Akhir tahun 2006 saya putuskan untuk tidak membuat resolusi macam-macam. Seolah saya tak punya ambisi, saya ingin menjalani hidup apa adanya. Apa yang datang itulah milik saya. Namun sebelum Januari 2007 berakhir, diam-diam saya merangkai resolusi juga. Cukup satu: saya ingin dipertemukan dengan seorang perempuan yang kelak ingin saya peristeri.
Februari salah seorang mantan pacar minta bertemu. Meskipun sudah putus hubungan sebagai kekasih, kami masih bersahabat. Ia bilang, mau menikah dengan kekasih barunya. Tak terlalu kaget karena ia sudah sering mendiskusikan hal ini dengan saya sebelumnya. Namun tetap saja membuat saya tertegun. Dalam hati, saya ingin mengikuti jejaknya.
Lalu tiba-tiba seorang sahabat pria saya mengirimkan SMS. Ia akan menikah! Sinting! Saya kaget luar biasa. Ia salah satu sahabat terdekat saya.
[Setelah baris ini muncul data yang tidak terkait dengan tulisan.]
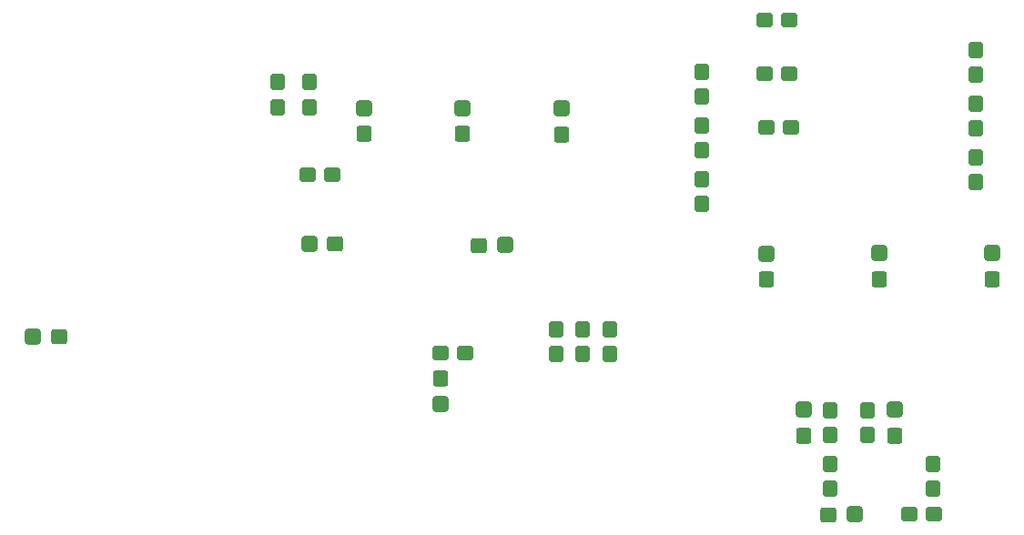
<source format=gbr>
%TF.GenerationSoftware,KiCad,Pcbnew,9.0.0*%
%TF.CreationDate,2025-10-29T06:17:34+08:00*%
%TF.ProjectId,TSAL_G_V4_2,5453414c-5f47-45f5-9634-5f322e6b6963,rev?*%
%TF.SameCoordinates,Original*%
%TF.FileFunction,Paste,Bot*%
%TF.FilePolarity,Positive*%
%FSLAX46Y46*%
G04 Gerber Fmt 4.6, Leading zero omitted, Abs format (unit mm)*
G04 Created by KiCad (PCBNEW 9.0.0) date 2025-10-29 06:17:34*
%MOMM*%
%LPD*%
G01*
G04 APERTURE LIST*
G04 Aperture macros list*
%AMRoundRect*
0 Rectangle with rounded corners*
0 $1 Rounding radius*
0 $2 $3 $4 $5 $6 $7 $8 $9 X,Y pos of 4 corners*
0 Add a 4 corners polygon primitive as box body*
4,1,4,$2,$3,$4,$5,$6,$7,$8,$9,$2,$3,0*
0 Add four circle primitives for the rounded corners*
1,1,$1+$1,$2,$3*
1,1,$1+$1,$4,$5*
1,1,$1+$1,$6,$7*
1,1,$1+$1,$8,$9*
0 Add four rect primitives between the rounded corners*
20,1,$1+$1,$2,$3,$4,$5,0*
20,1,$1+$1,$4,$5,$6,$7,0*
20,1,$1+$1,$6,$7,$8,$9,0*
20,1,$1+$1,$8,$9,$2,$3,0*%
G04 Aperture macros list end*
%ADD10RoundRect,0.305575X-0.460025X-0.412525X0.460025X-0.412525X0.460025X0.412525X-0.460025X0.412525X0*%
%ADD11RoundRect,0.308511X-0.457089X-0.416489X0.457089X-0.416489X0.457089X0.416489X-0.457089X0.416489X0*%
%ADD12RoundRect,0.278125X-0.389375X0.474375X-0.389375X-0.474375X0.389375X-0.474375X0.389375X0.474375X0*%
%ADD13RoundRect,0.278125X-0.474375X-0.389375X0.474375X-0.389375X0.474375X0.389375X-0.474375X0.389375X0*%
%ADD14RoundRect,0.305575X0.412525X-0.460025X0.412525X0.460025X-0.412525X0.460025X-0.412525X-0.460025X0*%
%ADD15RoundRect,0.308511X0.416489X-0.457089X0.416489X0.457089X-0.416489X0.457089X-0.416489X-0.457089X0*%
%ADD16RoundRect,0.305575X0.460025X0.412525X-0.460025X0.412525X-0.460025X-0.412525X0.460025X-0.412525X0*%
%ADD17RoundRect,0.308511X0.457089X0.416489X-0.457089X0.416489X-0.457089X-0.416489X0.457089X-0.416489X0*%
%ADD18RoundRect,0.278125X0.389375X-0.474375X0.389375X0.474375X-0.389375X0.474375X-0.389375X-0.474375X0*%
%ADD19RoundRect,0.278125X0.474375X0.389375X-0.474375X0.389375X-0.474375X-0.389375X0.474375X-0.389375X0*%
%ADD20RoundRect,0.305575X-0.412525X0.460025X-0.412525X-0.460025X0.412525X-0.460025X0.412525X0.460025X0*%
%ADD21RoundRect,0.308511X-0.416489X0.457089X-0.416489X-0.457089X0.416489X-0.457089X0.416489X0.457089X0*%
G04 APERTURE END LIST*
D10*
%TO.C,C14*%
X109284400Y-69506900D03*
D11*
X111715600Y-69500000D03*
%TD*%
D12*
%TO.C,R12*%
X141967500Y-84847500D03*
X141967500Y-87152500D03*
%TD*%
D13*
%TO.C,R33*%
X136000000Y-58532500D03*
X138305000Y-58532500D03*
%TD*%
%TO.C,R36*%
X105695000Y-79500000D03*
X108000000Y-79500000D03*
%TD*%
D14*
%TO.C,C15*%
X136006900Y-72715600D03*
D15*
X136000000Y-70284400D03*
%TD*%
D14*
%TO.C,C17*%
X117006900Y-59215600D03*
D15*
X117000000Y-56784400D03*
%TD*%
D16*
%TO.C,C6*%
X70215600Y-77993100D03*
D17*
X67784400Y-78000000D03*
%TD*%
D18*
%TO.C,R45*%
X93532500Y-56652500D03*
X93532500Y-54347500D03*
%TD*%
D14*
%TO.C,C19*%
X107763042Y-59168100D03*
D15*
X107756142Y-56736900D03*
%TD*%
D12*
%TO.C,R10*%
X141967500Y-89847500D03*
X141967500Y-92152500D03*
%TD*%
D19*
%TO.C,R50*%
X95652500Y-62967500D03*
X93347500Y-62967500D03*
%TD*%
D14*
%TO.C,C18*%
X98601900Y-59168100D03*
D15*
X98595000Y-56736900D03*
%TD*%
D18*
%TO.C,R27*%
X130032500Y-60652500D03*
X130032500Y-58347500D03*
%TD*%
D12*
%TO.C,R48*%
X121467500Y-77347500D03*
X121467500Y-79652500D03*
%TD*%
D18*
%TO.C,R13*%
X151532500Y-92152500D03*
X151532500Y-89847500D03*
%TD*%
D16*
%TO.C,C12*%
X95945600Y-69373100D03*
D17*
X93514400Y-69380000D03*
%TD*%
D18*
%TO.C,R35*%
X155532500Y-63652500D03*
X155532500Y-61347500D03*
%TD*%
D12*
%TO.C,R47*%
X118967500Y-77347500D03*
X118967500Y-79652500D03*
%TD*%
D18*
%TO.C,R25*%
X155532500Y-58652500D03*
X155532500Y-56347500D03*
%TD*%
D10*
%TO.C,C2*%
X141834400Y-94566900D03*
D11*
X144265600Y-94560000D03*
%TD*%
D13*
%TO.C,R22*%
X135847500Y-53532500D03*
X138152500Y-53532500D03*
%TD*%
D18*
%TO.C,R43*%
X90532500Y-56652500D03*
X90532500Y-54347500D03*
%TD*%
D14*
%TO.C,C16*%
X146506900Y-72675600D03*
D15*
X146500000Y-70244400D03*
%TD*%
D14*
%TO.C,C3*%
X148006900Y-87215600D03*
D15*
X148000000Y-84784400D03*
%TD*%
D13*
%TO.C,R14*%
X149347500Y-94532500D03*
X151652500Y-94532500D03*
%TD*%
D18*
%TO.C,R30*%
X130032500Y-55652500D03*
X130032500Y-53347500D03*
%TD*%
%TO.C,R31*%
X155532500Y-53652500D03*
X155532500Y-51347500D03*
%TD*%
D12*
%TO.C,R11*%
X145467500Y-84847500D03*
X145467500Y-87152500D03*
%TD*%
D20*
%TO.C,C20*%
X105763100Y-81880000D03*
D21*
X105770000Y-84311200D03*
%TD*%
D12*
%TO.C,R49*%
X116467500Y-77347500D03*
X116467500Y-79652500D03*
%TD*%
D18*
%TO.C,R20*%
X130032500Y-65652500D03*
X130032500Y-63347500D03*
%TD*%
D14*
%TO.C,C4*%
X139506900Y-87215600D03*
D15*
X139500000Y-84784400D03*
%TD*%
D13*
%TO.C,R29*%
X135847500Y-48532500D03*
X138152500Y-48532500D03*
%TD*%
D14*
%TO.C,C13*%
X157006900Y-72675600D03*
D15*
X157000000Y-70244400D03*
%TD*%
M02*

</source>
Meskipun sama-sama tinggal di Jakarta dan bertemu pun mungkin hanya setahun sekali, namun kami merasa sangat-sangat dekat. Secara emosi, kami memang saling men-support. Saya mengomeli dia dan nyaris tak mau datang ke pesta perkawinannya. Beritanya sangat mendadak. Dan itu artinya saya akan sangat kehilangan dia! Dari mana lagi saya akan mendengar petualangan-petualangan nakal seorang lelaki metropolis kecuali dari dia?
Sehari kemudian, kembali saya mendengar berita tak sedap, padahal mestinya saya ikut berbahagia. Seorang sahabat perempuan saya akan menikah juga! Aaargh! Marah rasanya. Mengapa semua orang pergi menikah? Saya sedih.
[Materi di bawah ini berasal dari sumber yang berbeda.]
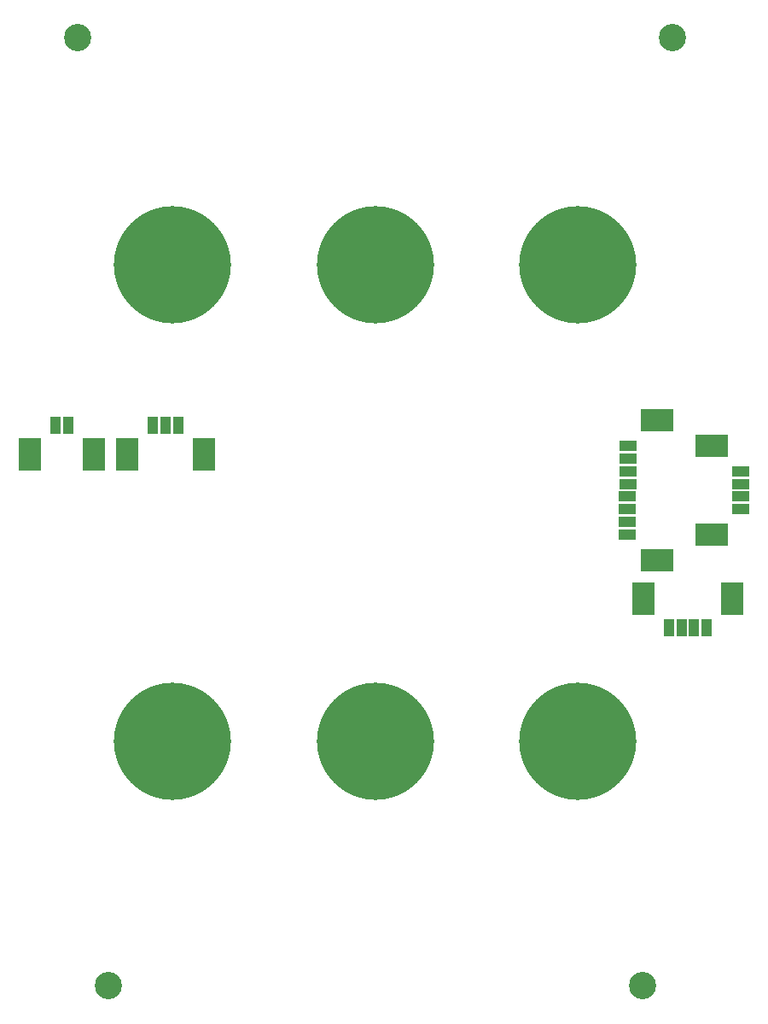
<source format=gbs>
G04*
G04 #@! TF.GenerationSoftware,Altium Limited,Altium Designer,18.1.9 (240)*
G04*
G04 Layer_Color=16711935*
%FSLAX25Y25*%
%MOIN*%
G70*
G01*
G75*
%ADD27C,0.10642*%
%ADD28C,0.45800*%
%ADD41R,0.03950X0.07099*%
%ADD42R,0.09068X0.12611*%
%ADD43R,0.07099X0.03950*%
%ADD44R,0.12611X0.09068*%
D27*
X267717Y10043D02*
D03*
X59055Y10043D02*
D03*
X279527Y380122D02*
D03*
X47244D02*
D03*
D28*
X242535Y105663D02*
D03*
X163323D02*
D03*
X84114D02*
D03*
X242533Y291663D02*
D03*
X163323D02*
D03*
X84112D02*
D03*
D41*
X292882Y149791D02*
D03*
X278118Y149791D02*
D03*
X283039D02*
D03*
X287961D02*
D03*
X38539Y228917D02*
D03*
X43461D02*
D03*
X86461Y228917D02*
D03*
X81539D02*
D03*
X76618D02*
D03*
D42*
X302921Y161209D02*
D03*
X268079D02*
D03*
X53500Y217500D02*
D03*
X28500Y217500D02*
D03*
X66579Y217500D02*
D03*
X96500D02*
D03*
D43*
X306209Y210882D02*
D03*
X306209Y196118D02*
D03*
Y201039D02*
D03*
Y205961D02*
D03*
X262057Y205961D02*
D03*
X262057Y210882D02*
D03*
Y215803D02*
D03*
Y220724D02*
D03*
X261959Y201039D02*
D03*
Y196118D02*
D03*
Y191197D02*
D03*
Y186276D02*
D03*
D44*
X294791Y220921D02*
D03*
Y186079D02*
D03*
X273474Y230764D02*
D03*
Y176236D02*
D03*
M02*

</source>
Saya kecewa. Namun pelan-pelan saya mencoba menerima kenyataan. Saya ingin turut berbahagia. Apalagi ketika kemudian saya baru dikabari bahwa pernikahan sahabat pria saya tadi itu cuma guyonan saja. Saya baru sadar bahwa ternyata ia menyebut tanggal 29 Februari. Padahal Februari tahun 2007 hanya terdiri dari 28 hari. Sinting!
Tiga berita pernikahan dalam seminggu. Hati saya tercekat. Kapan giliran saya?
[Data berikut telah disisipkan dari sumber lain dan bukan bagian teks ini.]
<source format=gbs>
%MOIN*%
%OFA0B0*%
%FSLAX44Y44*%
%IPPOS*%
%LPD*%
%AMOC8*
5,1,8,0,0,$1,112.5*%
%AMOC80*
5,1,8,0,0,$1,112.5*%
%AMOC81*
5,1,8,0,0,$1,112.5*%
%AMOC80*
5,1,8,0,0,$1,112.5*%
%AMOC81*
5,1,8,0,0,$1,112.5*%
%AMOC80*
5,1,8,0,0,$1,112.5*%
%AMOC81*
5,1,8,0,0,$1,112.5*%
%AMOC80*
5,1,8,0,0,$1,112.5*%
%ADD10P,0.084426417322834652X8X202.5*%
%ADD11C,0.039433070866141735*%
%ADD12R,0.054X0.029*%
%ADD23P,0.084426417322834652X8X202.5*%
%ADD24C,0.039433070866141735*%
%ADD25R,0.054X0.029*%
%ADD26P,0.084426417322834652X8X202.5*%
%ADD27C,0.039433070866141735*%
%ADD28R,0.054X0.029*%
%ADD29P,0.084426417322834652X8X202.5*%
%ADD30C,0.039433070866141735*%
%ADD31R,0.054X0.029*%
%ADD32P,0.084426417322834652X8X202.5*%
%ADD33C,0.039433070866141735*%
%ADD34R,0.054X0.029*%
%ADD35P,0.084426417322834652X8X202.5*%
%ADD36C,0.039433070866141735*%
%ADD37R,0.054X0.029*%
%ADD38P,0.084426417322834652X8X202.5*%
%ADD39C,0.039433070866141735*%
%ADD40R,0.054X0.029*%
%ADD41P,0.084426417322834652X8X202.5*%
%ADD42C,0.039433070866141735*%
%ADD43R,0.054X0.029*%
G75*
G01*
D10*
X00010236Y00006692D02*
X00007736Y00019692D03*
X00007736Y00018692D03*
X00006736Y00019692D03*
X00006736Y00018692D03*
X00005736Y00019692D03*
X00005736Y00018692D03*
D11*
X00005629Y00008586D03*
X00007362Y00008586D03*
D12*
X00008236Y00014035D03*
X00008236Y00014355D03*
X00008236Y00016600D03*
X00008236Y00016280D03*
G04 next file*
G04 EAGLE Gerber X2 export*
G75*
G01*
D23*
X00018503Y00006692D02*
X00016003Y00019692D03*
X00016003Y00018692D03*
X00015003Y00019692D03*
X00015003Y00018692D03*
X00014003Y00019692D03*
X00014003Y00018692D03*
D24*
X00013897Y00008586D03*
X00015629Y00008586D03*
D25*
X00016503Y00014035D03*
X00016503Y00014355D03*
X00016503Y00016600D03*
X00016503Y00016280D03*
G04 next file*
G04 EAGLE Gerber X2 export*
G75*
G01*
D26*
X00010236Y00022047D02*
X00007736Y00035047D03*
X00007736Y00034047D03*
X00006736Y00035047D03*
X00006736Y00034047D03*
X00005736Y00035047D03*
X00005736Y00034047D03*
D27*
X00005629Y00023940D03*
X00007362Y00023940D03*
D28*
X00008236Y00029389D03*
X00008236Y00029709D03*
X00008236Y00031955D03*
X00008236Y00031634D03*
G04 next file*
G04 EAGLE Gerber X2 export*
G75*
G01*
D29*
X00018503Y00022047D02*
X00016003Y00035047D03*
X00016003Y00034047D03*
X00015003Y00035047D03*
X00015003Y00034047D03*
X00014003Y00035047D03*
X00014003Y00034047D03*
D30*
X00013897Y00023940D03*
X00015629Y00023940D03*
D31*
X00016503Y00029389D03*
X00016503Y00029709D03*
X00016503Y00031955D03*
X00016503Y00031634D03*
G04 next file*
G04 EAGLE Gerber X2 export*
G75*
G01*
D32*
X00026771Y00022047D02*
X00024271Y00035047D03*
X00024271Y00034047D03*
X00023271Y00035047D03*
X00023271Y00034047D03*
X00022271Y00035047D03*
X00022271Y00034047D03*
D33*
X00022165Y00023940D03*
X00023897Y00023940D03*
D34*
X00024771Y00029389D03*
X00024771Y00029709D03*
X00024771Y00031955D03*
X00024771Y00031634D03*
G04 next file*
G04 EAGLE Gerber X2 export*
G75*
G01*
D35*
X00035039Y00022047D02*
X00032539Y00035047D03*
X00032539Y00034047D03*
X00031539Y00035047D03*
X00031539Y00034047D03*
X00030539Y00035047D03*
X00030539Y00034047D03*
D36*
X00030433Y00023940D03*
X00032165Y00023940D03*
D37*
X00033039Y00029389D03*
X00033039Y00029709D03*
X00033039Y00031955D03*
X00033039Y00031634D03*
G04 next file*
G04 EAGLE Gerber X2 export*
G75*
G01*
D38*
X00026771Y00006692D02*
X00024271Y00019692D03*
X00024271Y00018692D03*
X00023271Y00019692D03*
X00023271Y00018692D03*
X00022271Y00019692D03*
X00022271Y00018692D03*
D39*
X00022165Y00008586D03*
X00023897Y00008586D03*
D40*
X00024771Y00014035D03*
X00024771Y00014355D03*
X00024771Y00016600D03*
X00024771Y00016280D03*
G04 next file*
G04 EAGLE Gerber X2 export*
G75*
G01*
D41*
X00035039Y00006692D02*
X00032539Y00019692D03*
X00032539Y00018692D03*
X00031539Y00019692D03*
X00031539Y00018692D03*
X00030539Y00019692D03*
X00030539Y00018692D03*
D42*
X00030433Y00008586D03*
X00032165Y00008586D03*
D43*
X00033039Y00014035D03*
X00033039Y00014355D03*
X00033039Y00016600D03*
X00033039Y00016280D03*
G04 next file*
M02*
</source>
Dari Ibu, saya mendapat nomor telepon seorang kerabat. Ibu bilang, kerabat itu punya seorang anak perempuan yang mungkin bisa cocok dengan saya. Hahaha. Bukan gaya saya menerima campur tangan orang lain dalam urusan perjodohan. "Buat silaturahmi saja. Ngga usah dipikirkan mesti jadi atau tidak." Saya mengenang kata-kata Ibu waktu itu.
Beberapa kali saya telepon ke orang tua perempuan yang masih kerabat itu. Tentu saja saya menelpon ke orang tuanya terlebih dahulu karena anaknya sendiri tak tahu 'gerilya' kami. Saya berjanji untuk datang ke rumah mereka. Saya tak perlu apriori apalagi berprasangka buruk. Siapa tahu memang inilah jalan yang diperlihatkan Allah. Saya perlu konsekuen. Ingin mendapat jodoh, harus usaha. Namun belum sempat saya berkunjung, saya terkena malaria dan harus dirawat di rumah sakit beberapa hari plus seminggu penuh di rumah untuk istirahat.
Setelah kesehatan saya pulih, mulai saya menyambangi perempuan itu.
Sejak sakit itu, intensitas saya beribadah mulai kerap. Saya pun jadi sering berdoa. Salah satu doa yang saya panjatkan adalah meminta Tuhan mengirimkan jodoh buat saya: jika tak ada, adakan. Jika jauh, dekatkan. Jika sulit, mudahkan. Lalu muncullah perempuan lain. Sebetulnya ia sahabat saya sejak lama.
Setiap saat saya berdoa minta diberikan petunjuk. Maka segala sesuatu yang bergerak adalah petunjuk. Segala sesuatu yang berdesing adalah petunjuk. Perempuan kedua itulah yang kemudian secara kuat menyesaki rongga hati dan pikiran. Hingga akhirnya terbersitlah 070707: saya menikah!
Mohon doa restu dari semua.
Buat Ingrid, Dono, dan Alma: terima kasih. Tanpa kalian sadari, kalian yang telah memecut saya hingga pada level setinggi ini. Tuhan memberkati.